Do we have anyone representing us in Albany?????
Suburban sprawl and reliance on the automobile for long distance commuting are hardly the way of the future – certainly not “A transformational opportunity” to quote Joe Morelle. The STAMP project is one example of this mindset, but NYS is also funding over $140M on the Kendrick Road/ Route 390 interchange for more single occupant vehicles going to the U of R and MCC. Some say that western NY is 10 years behind the times – the Interstate Highway Act was enacted in 1956. Most regions are now supporting existing infrastructure in urban areas – Eastman Business Park and Rochester Tech Park would be prime sites. – Paul Tankel
This bonehead idea is a classic case of why government needs to get out of the pump priming “lets spend money to ‘create’ economic activity” game. The site for this park was chosen purely for political reasons, and makes absolutely no sense since it is not close to anything. When all is said and done, this thing will be a net drain on taxpayers. That $33 million should be refunded to taxpayers, and this thing should be mothballed.

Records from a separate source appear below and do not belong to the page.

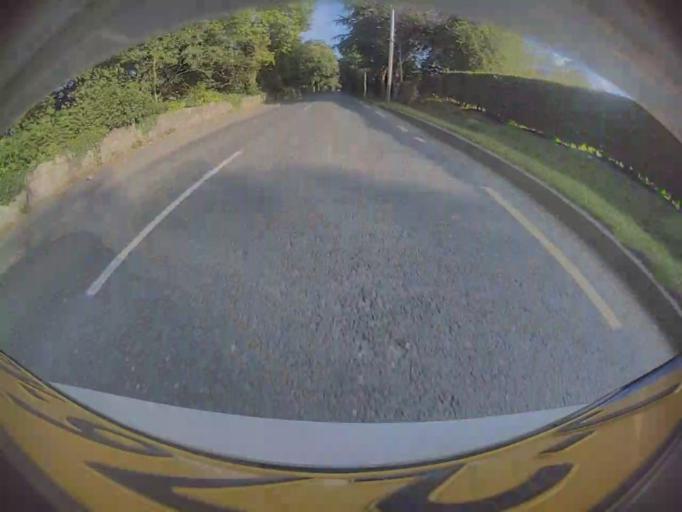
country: IE
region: Leinster
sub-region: Wicklow
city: Enniskerry
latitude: 53.2262
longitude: -6.1835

Not to mentioned, if 1000 news jobs are created (which I doubt) you will now need schools, fire, police, etc.. for over 1000 new people. I highly doubt the tax revenue generated will cover those costs. If this project was built at either Eastman Kodak site in Rochester or on a old brownfield in Buffalo, there is already all these services in place.

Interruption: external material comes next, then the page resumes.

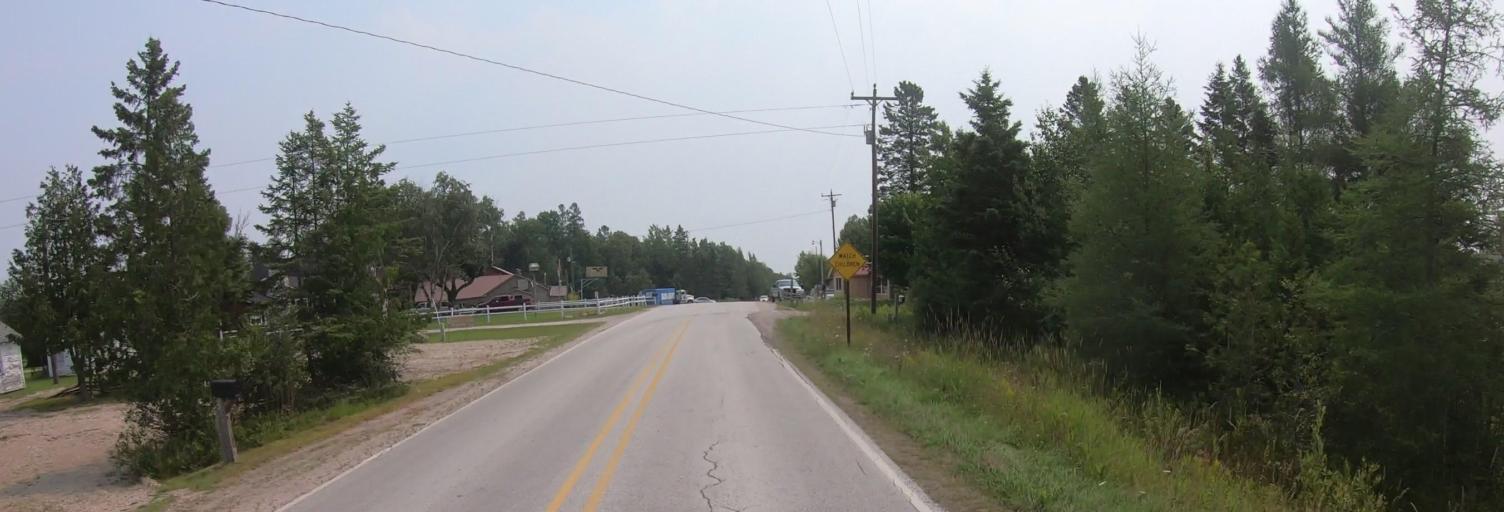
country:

Thank you for covering this, Jeremy. This textbook example of location inefficiency makes the RIT campus or Xerox Webster look brilliant by comparison. The people at GCEDC in Genesee County are on a huge and undeserved ego trip and the leaders of Rochester-Monroe have allowed the tail to wag the dog. The reasons given for building STAMP in remote Alabama are all easily refuted. No available cheap land in Monroe County? BS, ever been to Ogden? No cheap power and water in Monroe County? BS, all it takes is the Governor’s signature. Chip fab plants need to be far from infrastructure that generates vibrations? Bullpucky – take a look at Intel in Hillsboro OR.
For the money we’re throwing away on STAMP, we could have assembled a fine site in Monroe County, closer to the people, the homes, the schools, the services, and the infrastructure required to support such a large venture. Even in “success”, this project will be an abject failure. It is emblematic of a community with no vision for its future.